Gao Dapeng, CEO of Desay SV Automotive Co., which makes car navigation systems in Huizhou, said the overall cost saving of moving to an inland province like Chongqing is only about 10 percent, and it would mean the plant would be hundreds of miles from its suppliers. He said the company is not sure if the relocation is worth that.
Yet factories in the province continue to close, stirring discontent.
The number of strikes and protests in China doubled last year, according to the China Labour Bulletin. Among the 886 incidents recorded in manufacturing, 267 were in Guangdong, three times as many as the next highest province.
Last year, thousands of workers protested on the streets of Dongguan when Microsoft Corp. decided to close the old Nokia factory that had been operating since the mid-1990s.

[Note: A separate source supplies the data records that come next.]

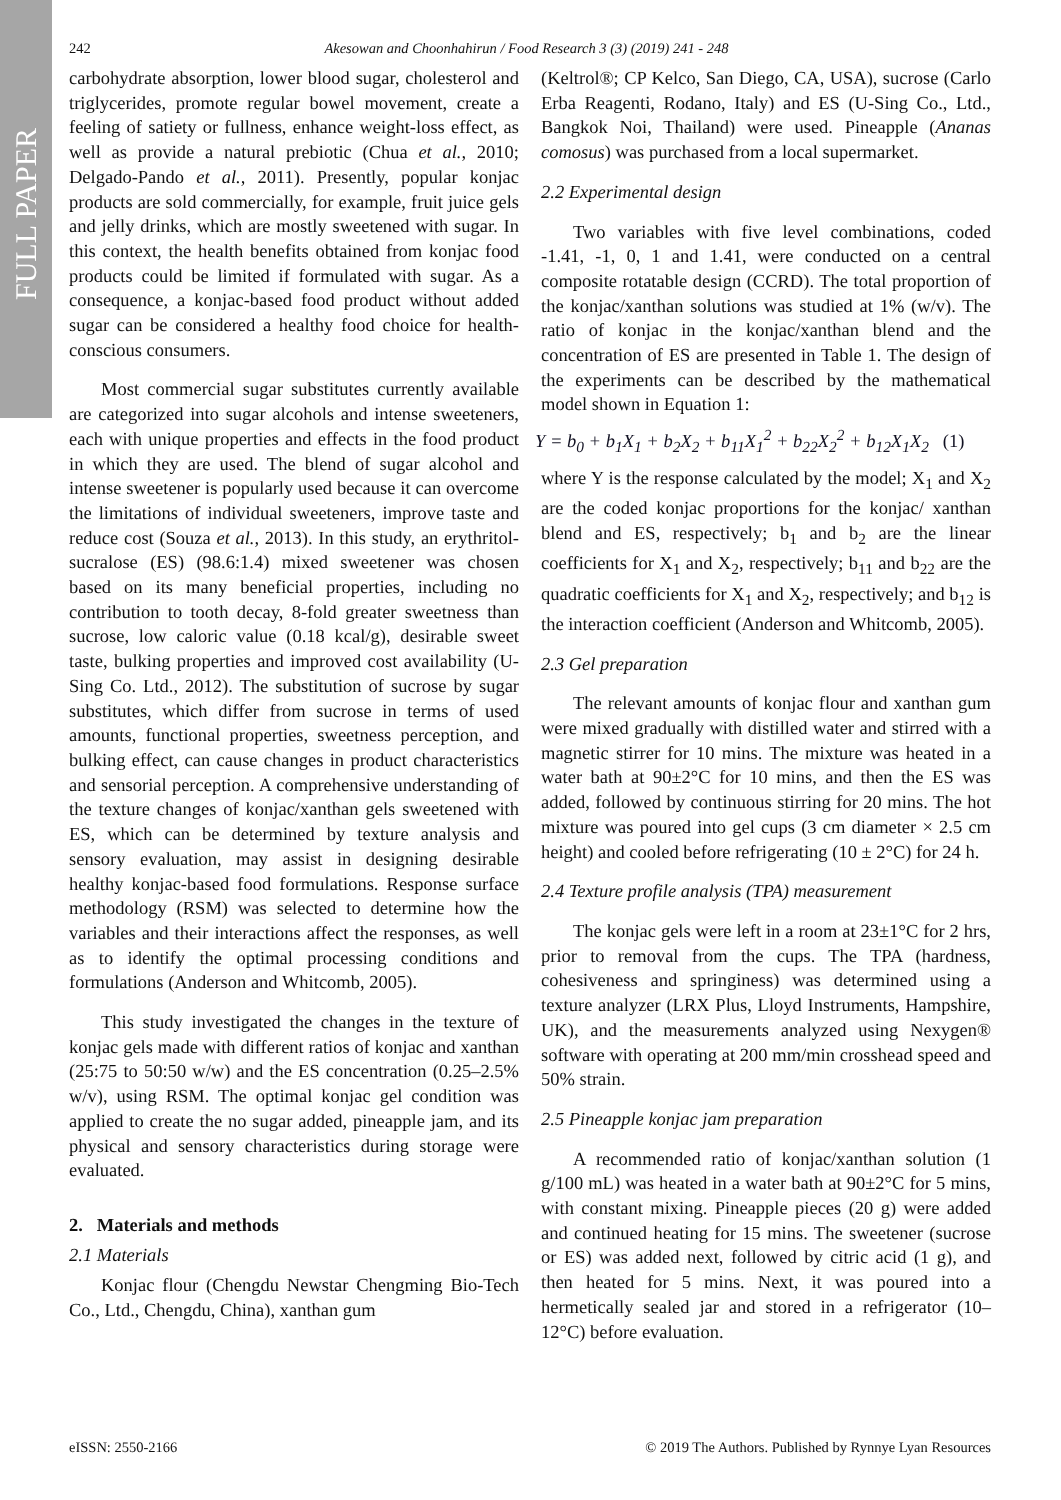FULL PAPER
242 Akesowan and Choonhahirun / Food Research 3 (3) (2019) 241 - 248
carbohydrate absorption, lower blood sugar, cholesterol and triglycerides, promote regular bowel movement, create a feeling of satiety or fullness, enhance weight-loss effect, as well as provide a natural prebiotic (Chua et al., 2010; Delgado-Pando et al., 2011). Presently, popular konjac products are sold commercially, for example, fruit juice gels and jelly drinks, which are mostly sweetened with sugar. In this context, the health benefits obtained from konjac food products could be limited if formulated with sugar. As a consequence, a konjac-based food product without added sugar can be considered a healthy food choice for health-conscious consumers.
Most commercial sugar substitutes currently available are categorized into sugar alcohols and intense sweeteners, each with unique properties and effects in the food product in which they are used. The blend of sugar alcohol and intense sweetener is popularly used because it can overcome the limitations of individual sweeteners, improve taste and reduce cost (Souza et al., 2013). In this study, an erythritol-sucralose (ES) (98.6:1.4) mixed sweetener was chosen based on its many beneficial properties, including no contribution to tooth decay, 8-fold greater sweetness than sucrose, low caloric value (0.18 kcal/g), desirable sweet taste, bulking properties and improved cost availability (U-Sing Co. Ltd., 2012). The substitution of sucrose by sugar substitutes, which differ from sucrose in terms of used amounts, functional properties, sweetness perception, and bulking effect, can cause changes in product characteristics and sensorial perception. A comprehensive understanding of the texture changes of konjac/xanthan gels sweetened with ES, which can be determined by texture analysis and sensory evaluation, may assist in designing desirable healthy konjac-based food formulations. Response surface methodology (RSM) was selected to determine how the variables and their interactions affect the responses, as well as to identify the optimal processing conditions and formulations (Anderson and Whitcomb, 2005).
This study investigated the changes in the texture of konjac gels made with different ratios of konjac and xanthan (25:75 to 50:50 w/w) and the ES concentration (0.25–2.5% w/v), using RSM. The optimal konjac gel condition was applied to create the no sugar added, pineapple jam, and its physical and sensory characteristics during storage were evaluated.
2. Materials and methods
2.1 Materials
Konjac flour (Chengdu Newstar Chengming Bio-Tech Co., Ltd., Chengdu, China), xanthan gum
(Keltrol®; CP Kelco, San Diego, CA, USA), sucrose (Carlo Erba Reagenti, Rodano, Italy) and ES (U-Sing Co., Ltd., Bangkok Noi, Thailand) were used. Pineapple (Ananas comosus) was purchased from a local supermarket.
2.2 Experimental design
Two variables with five level combinations, coded -1.41, -1, 0, 1 and 1.41, were conducted on a central composite rotatable design (CCRD). The total proportion of the konjac/xanthan solutions was studied at 1% (w/v). The ratio of konjac in the konjac/xanthan blend and the concentration of ES are presented in Table 1. The design of the experiments can be described by the mathematical model shown in Equation 1:
Y = b<sub>0</sub> + b<sub>1</sub>X<sub>1</sub> + b<sub>2</sub>X<sub>2</sub> + b<sub>11</sub>X<sub>1</sub><sup>2</sup> + b<sub>22</sub>X<sub>2</sub><sup>2</sup> + b<sub>12</sub>X<sub>1</sub>X<sub>2</sub> (1)
where Y is the response calculated by the model; X<sub>1</sub> and X<sub>2</sub> are the coded konjac proportions for the konjac/ xanthan blend and ES, respectively; b<sub>1</sub> and b<sub>2</sub> are the linear coefficients for X<sub>1</sub> and X<sub>2</sub>, respectively; b<sub>11</sub> and b<sub>22</sub> are the quadratic coefficients for X<sub>1</sub> and X<sub>2</sub>, respectively; and b<sub>12</sub> is the interaction coefficient (Anderson and Whitcomb, 2005).
2.3 Gel preparation
The relevant amounts of konjac flour and xanthan gum were mixed gradually with distilled water and stirred with a magnetic stirrer for 10 mins. The mixture was heated in a water bath at 90±2°C for 10 mins, and then the ES was added, followed by continuous stirring for 20 mins. The hot mixture was poured into gel cups (3 cm diameter × 2.5 cm height) and cooled before refrigerating (10 ± 2°C) for 24 h.
2.4 Texture profile analysis (TPA) measurement
The konjac gels were left in a room at 23±1°C for 2 hrs, prior to removal from the cups. The TPA (hardness, cohesiveness and springiness) was determined using a texture analyzer (LRX Plus, Lloyd Instruments, Hampshire, UK), and the measurements analyzed using Nexygen® software with operating at 200 mm/min crosshead speed and 50% strain.
2.5 Pineapple konjac jam preparation
A recommended ratio of konjac/xanthan solution (1 g/100 mL) was heated in a water bath at 90±2°C for 5 mins, with constant mixing. Pineapple pieces (20 g) were added and continued heating for 15 mins. The sweetener (sucrose or ES) was added next, followed by citric acid (1 g), and then heated for 5 mins. Next, it was poured into a hermetically sealed jar and stored in a refrigerator (10–12°C) before evaluation.
eISSN: 2550-2166 © 2019 The Authors. Published by Rynnye Lyan Resources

Rising discontent has brought a tough response from city officials, according to some workers, who asked not to be identified for fear of retaliation. They said their mobile phones were being monitored by the government.
“None of us likes this situation we’re in but we didn’t have much choice,” said Yu, the factory worker. “The factory owner was going to run out of cash, and the government should take some responsibility.”
Like many of the companies, Yu’s biggest drawback with relocating home to Chongqing is the cost and the upheaval. Her son is in high school and her husband runs a small local restaurant.
With the new robot-staffed factories, and startups that employ hundreds rather than thousands, many of the millions who came to make Guangdong an industrial superpower may have little choice but to return home.
For Jerry Yang, a production-line manager in his early 40s whose employer has slashed output, that feels like a betrayal. “I sold my youth to Dongguan,” he said. “And look how it treats me.”